Write the entries out exactly. Any images they hold stay out of the copy.

┌─ Supplied material

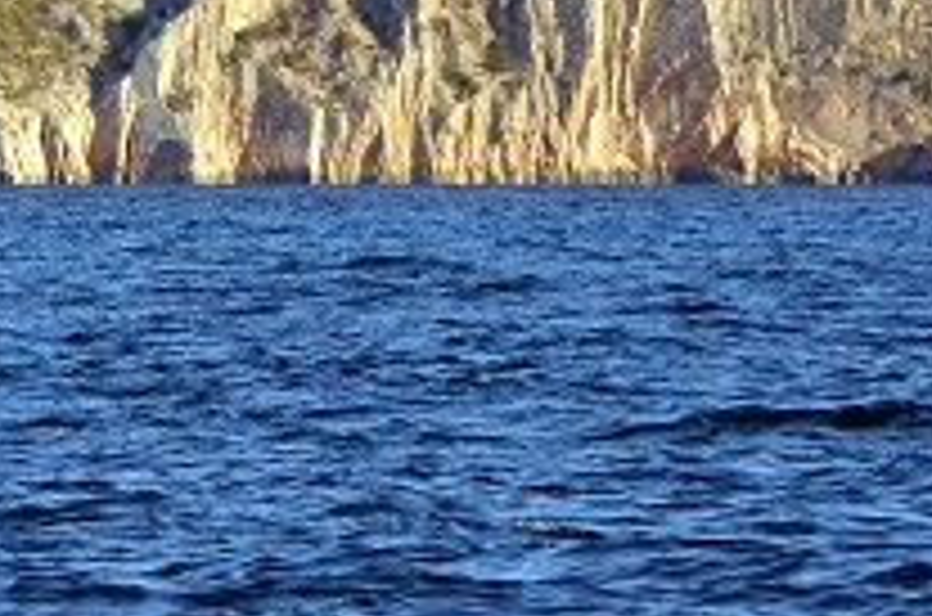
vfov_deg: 2.3
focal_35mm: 595
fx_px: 15368
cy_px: -411
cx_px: -110
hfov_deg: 3.5
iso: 640
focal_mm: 82
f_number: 4.5
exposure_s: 1/4000
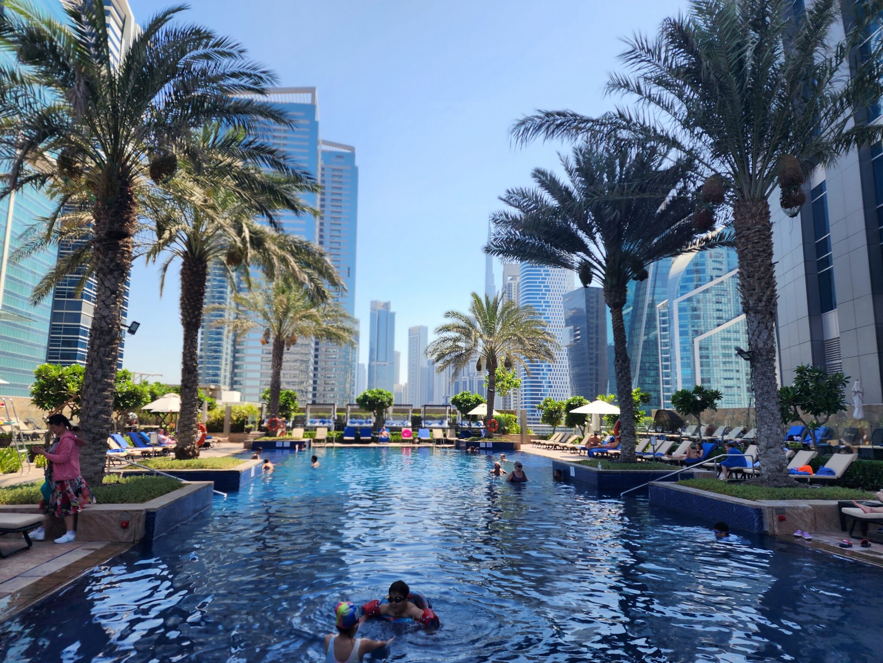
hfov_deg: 73.9
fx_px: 587
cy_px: 332
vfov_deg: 58.9
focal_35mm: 23
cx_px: 442
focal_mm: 6.4
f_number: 1.8
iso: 12
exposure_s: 1/736
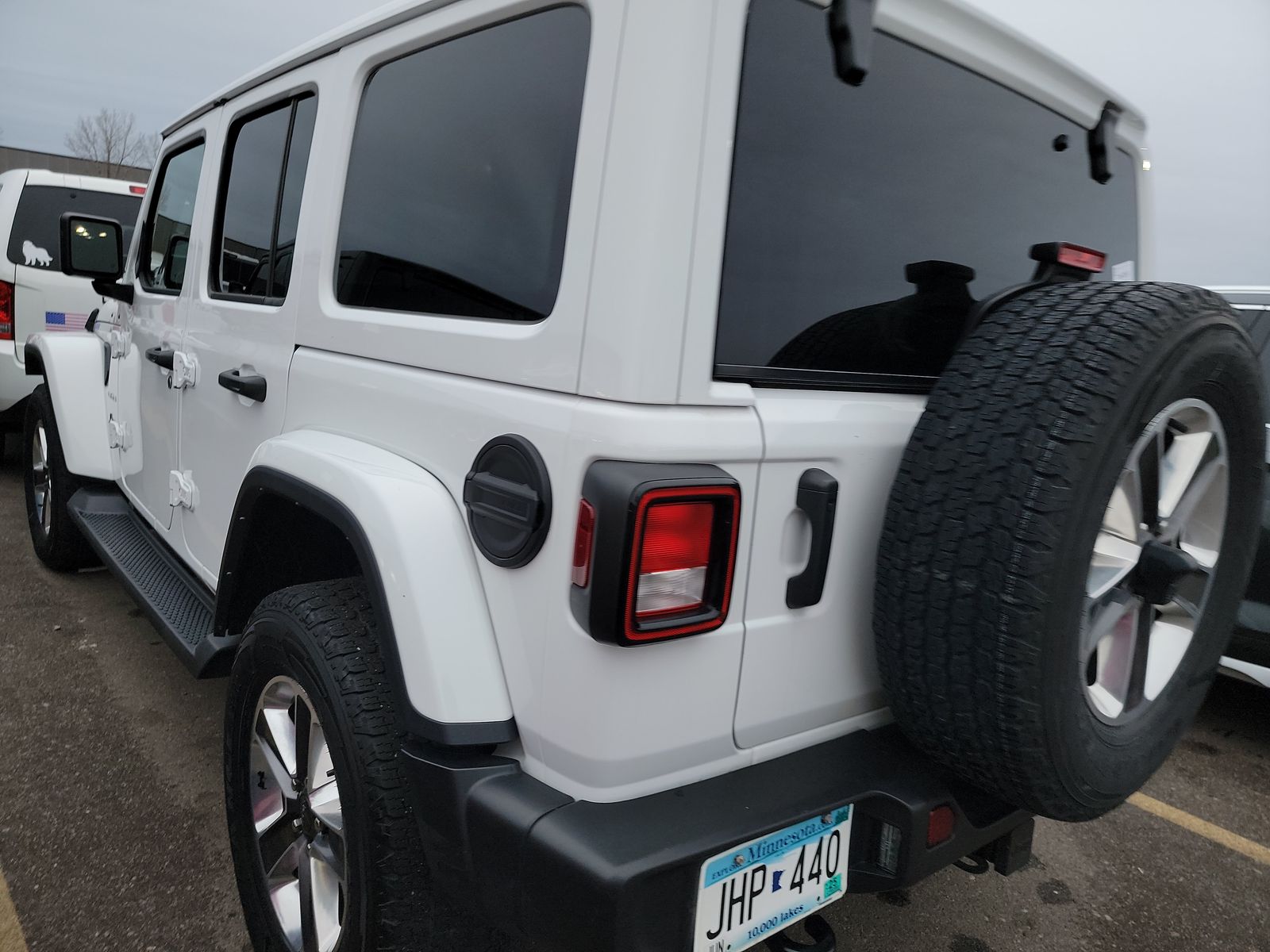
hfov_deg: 71.6
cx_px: 635
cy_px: 476
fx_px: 881
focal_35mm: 24
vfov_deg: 56.8
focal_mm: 6.7
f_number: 1.8
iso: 121
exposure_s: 1/59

└─

Written reply:
vfov_deg: 2.3
focal_35mm: 595
fx_px: 15368
cy_px: -411
cx_px: -110
hfov_deg: 3.5
iso: 640
focal_mm: 82
f_number: 4.5
exposure_s: 1/4000
hfov_deg: 73.9
fx_px: 587
cy_px: 332
vfov_deg: 58.9
focal_35mm: 23
cx_px: 442
focal_mm: 6.4
f_number: 1.8
iso: 12
exposure_s: 1/736
hfov_deg: 71.6
cx_px: 635
cy_px: 476
fx_px: 881
focal_35mm: 24
vfov_deg: 56.8
focal_mm: 6.7
f_number: 1.8
iso: 121
exposure_s: 1/59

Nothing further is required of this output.